## [Quoted passage]
For example, the crews of several Soyuz missions experienced 8+ G's when the
so-called "ballistic" re-entry mode occurred due to various systems problems.

Apollo crews returning from the moon commonly experienced 6 - 7 g loads during
re-entry

The US space shuttle's entry profile was designed to limit decelerations to 3
g's (as was the ascent profile).

It isn't the speed, it's how you fly the ascent/descent profile. And yes, the
conical Apollo capsule form (largely re-used by Orion) is a lifting body that
is actually flown through the atmosphere.

[http://www.chron.com/news/nation-world/article/U-S-
astronaut...](http://www.chron.com/news/nation-world/article/U-S-astronaut-
recalls-terrifying-Soyuz-descent-1759455.php)

------
nsxwolf
I have to give NASA a little credit for launching to 3,604 miles. No “manned”
mission has gone anywhere near that far since the 70s.

I would have expected them to start an infinite series of baby steps, “We went
suborbital!” “We went almost as high as the ISS!”

------
ChuckMcM
Congratulations to the ULA and Lockheed teams that put this together. It is
always a big milestone when you have hardware flying! Let's keep the momentum
going!

## [Information shown]
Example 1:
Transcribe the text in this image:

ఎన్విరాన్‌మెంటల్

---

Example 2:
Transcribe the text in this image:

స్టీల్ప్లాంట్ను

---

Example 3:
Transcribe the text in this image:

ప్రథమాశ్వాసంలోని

...

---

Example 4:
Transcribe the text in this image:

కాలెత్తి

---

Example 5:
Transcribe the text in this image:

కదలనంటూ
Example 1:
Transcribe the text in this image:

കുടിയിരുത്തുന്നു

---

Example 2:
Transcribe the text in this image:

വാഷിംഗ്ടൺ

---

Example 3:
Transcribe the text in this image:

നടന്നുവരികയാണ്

* * *

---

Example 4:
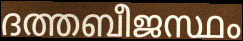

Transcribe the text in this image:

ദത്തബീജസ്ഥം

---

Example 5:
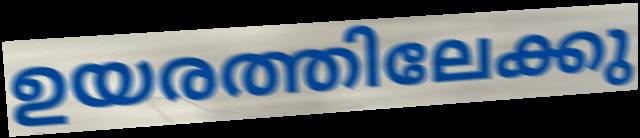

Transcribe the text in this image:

## [Brief 1]
In the thread on spacecraft re-entry, rewrite the paragraph beginning "It isn't the speed" as a short list that keeps its main facts.
## [Brief 2]
Write what comes next in the thread on spacecraft re-entry and the Orion launch, following on from its last comment.
The lines in the three blocks are separate material and are unrelated to the thread on spacecraft re-entry.

## [Right answer 1]
- The g-load depends on how the ascent or descent profile is flown, not on speed.
- The conical Apollo capsule shape, largely reused by Orion, is a lifting body.
- That capsule is actually flown through the atmosphere.

## [Right answer 2]
------
startupfounder
This is really the most amazing day for humankind.

Today we took the first step to be a multi-planitary species.

Today we took the step to go further.

Today we started the countdown clock to step foot on Mars.

Today we took only small step in a very long process, but many small steps got
us to where we are today, to be able to send a rocket into space (a rocket!!!
into space!!!) and many small steps lay before us to take a small step onto
the Martian surface.

I am inspired!

------
pierrec
Successful splashdown! Everything appears to have gone as expected.

------
efremjw
Damn that was amazing! What a perfect launch!!

How specialized was the heavy lift configuration for the Orion payload?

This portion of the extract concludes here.